(DATA ROWS):
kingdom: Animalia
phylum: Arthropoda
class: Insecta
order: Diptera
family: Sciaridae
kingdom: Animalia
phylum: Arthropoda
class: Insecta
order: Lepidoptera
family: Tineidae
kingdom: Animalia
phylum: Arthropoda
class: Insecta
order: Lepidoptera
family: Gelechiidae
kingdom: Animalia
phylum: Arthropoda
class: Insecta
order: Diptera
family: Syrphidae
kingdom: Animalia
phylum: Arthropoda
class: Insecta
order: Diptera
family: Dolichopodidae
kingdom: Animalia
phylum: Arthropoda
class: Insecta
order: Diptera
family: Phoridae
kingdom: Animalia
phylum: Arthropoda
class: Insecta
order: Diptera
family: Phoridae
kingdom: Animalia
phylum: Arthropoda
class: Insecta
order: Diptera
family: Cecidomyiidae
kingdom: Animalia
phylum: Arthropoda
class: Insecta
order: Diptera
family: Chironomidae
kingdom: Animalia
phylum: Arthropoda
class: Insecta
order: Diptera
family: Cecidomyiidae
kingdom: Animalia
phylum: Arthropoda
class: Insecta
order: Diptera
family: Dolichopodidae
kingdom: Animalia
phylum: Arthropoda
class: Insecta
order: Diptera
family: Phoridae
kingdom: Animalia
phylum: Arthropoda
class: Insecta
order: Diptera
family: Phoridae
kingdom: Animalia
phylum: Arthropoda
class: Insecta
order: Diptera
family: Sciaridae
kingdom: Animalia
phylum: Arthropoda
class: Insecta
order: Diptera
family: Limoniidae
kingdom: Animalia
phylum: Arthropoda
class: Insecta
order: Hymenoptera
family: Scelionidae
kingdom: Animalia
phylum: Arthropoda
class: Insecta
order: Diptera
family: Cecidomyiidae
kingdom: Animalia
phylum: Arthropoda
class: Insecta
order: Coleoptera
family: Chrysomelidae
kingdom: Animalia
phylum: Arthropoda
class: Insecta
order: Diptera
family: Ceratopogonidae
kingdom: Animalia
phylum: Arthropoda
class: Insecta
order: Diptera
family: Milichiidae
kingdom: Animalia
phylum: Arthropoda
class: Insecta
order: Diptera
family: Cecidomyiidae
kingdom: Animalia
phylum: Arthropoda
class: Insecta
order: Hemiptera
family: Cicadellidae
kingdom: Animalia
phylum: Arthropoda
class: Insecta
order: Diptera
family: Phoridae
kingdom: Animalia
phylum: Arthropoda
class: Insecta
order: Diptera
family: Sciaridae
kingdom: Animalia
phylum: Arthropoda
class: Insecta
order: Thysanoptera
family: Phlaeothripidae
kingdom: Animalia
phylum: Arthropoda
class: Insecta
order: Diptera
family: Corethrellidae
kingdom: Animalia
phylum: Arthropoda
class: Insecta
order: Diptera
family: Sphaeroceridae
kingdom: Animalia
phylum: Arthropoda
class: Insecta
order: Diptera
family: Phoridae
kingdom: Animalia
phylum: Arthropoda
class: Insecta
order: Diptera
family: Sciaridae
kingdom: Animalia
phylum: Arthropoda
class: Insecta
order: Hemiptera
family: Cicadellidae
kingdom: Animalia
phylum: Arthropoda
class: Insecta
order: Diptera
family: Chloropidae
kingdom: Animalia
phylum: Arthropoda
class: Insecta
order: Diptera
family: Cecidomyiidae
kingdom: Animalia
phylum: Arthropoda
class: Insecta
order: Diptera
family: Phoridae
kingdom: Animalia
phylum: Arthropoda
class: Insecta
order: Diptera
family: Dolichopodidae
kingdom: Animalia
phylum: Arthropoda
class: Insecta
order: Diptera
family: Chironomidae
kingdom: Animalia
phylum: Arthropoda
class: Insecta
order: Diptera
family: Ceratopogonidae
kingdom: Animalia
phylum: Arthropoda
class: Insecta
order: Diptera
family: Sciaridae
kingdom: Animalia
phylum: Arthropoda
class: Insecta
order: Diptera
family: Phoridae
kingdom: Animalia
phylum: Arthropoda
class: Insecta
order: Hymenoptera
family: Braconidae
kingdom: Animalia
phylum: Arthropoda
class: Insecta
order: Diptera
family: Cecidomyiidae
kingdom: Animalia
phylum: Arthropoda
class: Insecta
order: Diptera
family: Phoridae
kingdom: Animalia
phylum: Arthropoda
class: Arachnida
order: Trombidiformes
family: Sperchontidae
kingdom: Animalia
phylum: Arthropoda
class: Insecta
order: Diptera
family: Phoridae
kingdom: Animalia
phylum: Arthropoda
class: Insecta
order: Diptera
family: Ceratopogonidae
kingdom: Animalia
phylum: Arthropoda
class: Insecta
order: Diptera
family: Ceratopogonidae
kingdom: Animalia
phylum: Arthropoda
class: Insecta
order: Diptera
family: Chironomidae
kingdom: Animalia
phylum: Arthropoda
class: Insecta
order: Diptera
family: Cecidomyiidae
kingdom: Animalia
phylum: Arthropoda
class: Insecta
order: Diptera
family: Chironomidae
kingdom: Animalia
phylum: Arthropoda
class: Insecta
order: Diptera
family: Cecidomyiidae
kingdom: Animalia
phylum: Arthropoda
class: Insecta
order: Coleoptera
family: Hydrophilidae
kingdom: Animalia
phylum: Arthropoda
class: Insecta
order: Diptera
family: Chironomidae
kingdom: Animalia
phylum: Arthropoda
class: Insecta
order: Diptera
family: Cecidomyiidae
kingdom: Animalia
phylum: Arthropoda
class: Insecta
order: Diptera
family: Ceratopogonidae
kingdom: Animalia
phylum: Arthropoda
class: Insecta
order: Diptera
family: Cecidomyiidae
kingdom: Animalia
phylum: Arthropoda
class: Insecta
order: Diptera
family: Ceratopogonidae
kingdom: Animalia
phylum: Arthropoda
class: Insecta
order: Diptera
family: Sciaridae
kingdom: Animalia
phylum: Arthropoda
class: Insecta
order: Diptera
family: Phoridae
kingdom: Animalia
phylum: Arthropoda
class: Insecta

(WRITTEN TASK): Present every line of the material above as a single numbered list, omitting blank lines.

(ANSWER FOR THE TASK):
1. kingdom: Animalia
2. phylum: Arthropoda
3. class: Insecta
4. order: Diptera
5. family: Sciaridae
6. kingdom: Animalia
7. phylum: Arthropoda
8. class: Insecta
9. order: Lepidoptera
10. family: Tineidae
11. kingdom: Animalia
12. phylum: Arthropoda
13. class: Insecta
14. order: Lepidoptera
15. family: Gelechiidae
16. kingdom: Animalia
17. phylum: Arthropoda
18. class: Insecta
19. order: Diptera
20. family: Syrphidae
21. kingdom: Animalia
22. phylum: Arthropoda
23. class: Insecta
24. order: Diptera
25. family: Dolichopodidae
26. kingdom: Animalia
27. phylum: Arthropoda
28. class: Insecta
29. order: Diptera
30. family: Phoridae
31. kingdom: Animalia
32. phylum: Arthropoda
33. class: Insecta
34. order: Diptera
35. family: Phoridae
36. kingdom: Animalia
37. phylum: Arthropoda
38. class: Insecta
39. order: Diptera
40. family: Cecidomyiidae
41. kingdom: Animalia
42. phylum: Arthropoda
43. class: Insecta
44. order: Diptera
45. family: Chironomidae
46. kingdom: Animalia
47. phylum: Arthropoda
48. class: Insecta
49. order: Diptera
50. family: Cecidomyiidae
51. kingdom: Animalia
52. phylum: Arthropoda
53. class: Insecta
54. order: Diptera
55. family: Dolichopodidae
56. kingdom: Animalia
57. phylum: Arthropoda
58. class: Insecta
59. order: Diptera
60. family: Phoridae
61. kingdom: Animalia
62. phylum: Arthropoda
63. class: Insecta
64. order: Diptera
65. family: Phoridae
66. kingdom: Animalia
67. phylum: Arthropoda
68. class: Insecta
69. order: Diptera
70. family: Sciaridae
71. kingdom: Animalia
72. phylum: Arthropoda
73. class: Insecta
74. order: Diptera
75. family: Limoniidae
76. kingdom: Animalia
77. phylum: Arthropoda
78. class: Insecta
79. order: Hymenoptera
80. family: Scelionidae
81. kingdom: Animalia
82. phylum: Arthropoda
83. class: Insecta
84. order: Diptera
85. family: Cecidomyiidae
86. kingdom: Animalia
87. phylum: Arthropoda
88. class: Insecta
89. order: Coleoptera
90. family: Chrysomelidae
91. kingdom: Animalia
92. phylum: Arthropoda
93. class: Insecta
94. order: Diptera
95. family: Ceratopogonidae
96. kingdom: Animalia
97. phylum: Arthropoda
98. class: Insecta
99. order: Diptera
100. family: Milichiidae
101. kingdom: Animalia
102. phylum: Arthropoda
103. class: Insecta
104. order: Diptera
105. family: Cecidomyiidae
106. kingdom: Animalia
107. phylum: Arthropoda
108. class: Insecta
109. order: Hemiptera
110. family: Cicadellidae
111. kingdom: Animalia
112. phylum: Arthropoda
113. class: Insecta
114. order: Diptera
115. family: Phoridae
116. kingdom: Animalia
117. phylum: Arthropoda
118. class: Insecta
119. order: Diptera
120. family: Sciaridae
121. kingdom: Animalia
122. phylum: Arthropoda
123. class: Insecta
124. order: Thysanoptera
125. family: Phlaeothripidae
126. kingdom: Animalia
127. phylum: Arthropoda
128. class: Insecta
129. order: Diptera
130. family: Corethrellidae
131. kingdom: Animalia
132. phylum: Arthropoda
133. class: Insecta
134. order: Diptera
135. family: Sphaeroceridae
136. kingdom: Animalia
137. phylum: Arthropoda
138. class: Insecta
139. order: Diptera
140. family: Phoridae
141. kingdom: Animalia
142. phylum: Arthropoda
143. class: Insecta
144. order: Diptera
145. family: Sciaridae
146. kingdom: Animalia
147. phylum: Arthropoda
148. class: Insecta
149. order: Hemiptera
150. family: Cicadellidae
151. kingdom: Animalia
152. phylum: Arthropoda
153. class: Insecta
154. order: Diptera
155. family: Chloropidae
156. kingdom: Animalia
157. phylum: Arthropoda
158. class: Insecta
159. order: Diptera
160. family: Cecidomyiidae
161. kingdom: Animalia
162. phylum: Arthropoda
163. class: Insecta
164. order: Diptera
165. family: Phoridae
166. kingdom: Animalia
167. phylum: Arthropoda
168. class: Insecta
169. order: Diptera
170. family: Dolichopodidae
171. kingdom: Animalia
172. phylum: Arthropoda
173. class: Insecta
174. order: Diptera
175. family: Chironomidae
176. kingdom: Animalia
177. phylum: Arthropoda
178. class: Insecta
179. order: Diptera
180. family: Ceratopogonidae
181. kingdom: Animalia
182. phylum: Arthropoda
183. class: Insecta
184. order: Diptera
185. family: Sciaridae
186. kingdom: Animalia
187. phylum: Arthropoda
188. class: Insecta
189. order: Diptera
190. family: Phoridae
191. kingdom: Animalia
192. phylum: Arthropoda
193. class: Insecta
194. order: Hymenoptera
195. family: Braconidae
196. kingdom: Animalia
197. phylum: Arthropoda
198. class: Insecta
199. order: Diptera
200. family: Cecidomyiidae
201. kingdom: Animalia
202. phylum: Arthropoda
203. class: Insecta
204. order: Diptera
205. family: Phoridae
206. kingdom: Animalia
207. phylum: Arthropoda
208. class: Arachnida
209. order: Trombidiformes
210. family: Sperchontidae
211. kingdom: Animalia
212. phylum: Arthropoda
213. class: Insecta
214. order: Diptera
215. family: Phoridae
216. kingdom: Animalia
217. phylum: Arthropoda
218. class: Insecta
219. order: Diptera
220. family: Ceratopogonidae
221. kingdom: Animalia
222. phylum: Arthropoda
223. class: Insecta
224. order: Diptera
225. family: Ceratopogonidae
226. kingdom: Animalia
227. phylum: Arthropoda
228. class: Insecta
229. order: Diptera
230. family: Chironomidae
231. kingdom: Animalia
232. phylum: Arthropoda
233. class: Insecta
234. order: Diptera
235. family: Cecidomyiidae
236. kingdom: Animalia
237. phylum: Arthropoda
238. class: Insecta
239. order: Diptera
240. family: Chironomidae
241. kingdom: Animalia
242. phylum: Arthropoda
243. class: Insecta
244. order: Diptera
245. family: Cecidomyiidae
246. kingdom: Animalia
247. phylum: Arthropoda
248. class: Insecta
249. order: Coleoptera
250. family: Hydrophilidae
251. kingdom: Animalia
252. phylum: Arthropoda
253. class: Insecta
254. order: Diptera
255. family: Chironomidae
256. kingdom: Animalia
257. phylum: Arthropoda
258. class: Insecta
259. order: Diptera
260. family: Cecidomyiidae
261. kingdom: Animalia
262. phylum: Arthropoda
263. class: Insecta
264. order: Diptera
265. family: Ceratopogonidae
266. kingdom: Animalia
267. phylum: Arthropoda
268. class: Insecta
269. order: Diptera
270. family: Cecidomyiidae
271. kingdom: Animalia
272. phylum: Arthropoda
273. class: Insecta
274. order: Diptera
275. family: Ceratopogonidae
276. kingdom: Animalia
277. phylum: Arthropoda
278. class: Insecta
279. order: Diptera
280. family: Sciaridae
281. kingdom: Animalia
282. phylum: Arthropoda
283. class: Insecta
284. order: Diptera
285. family: Phoridae
286. kingdom: Animalia
287. phylum: Arthropoda
288. class: Insecta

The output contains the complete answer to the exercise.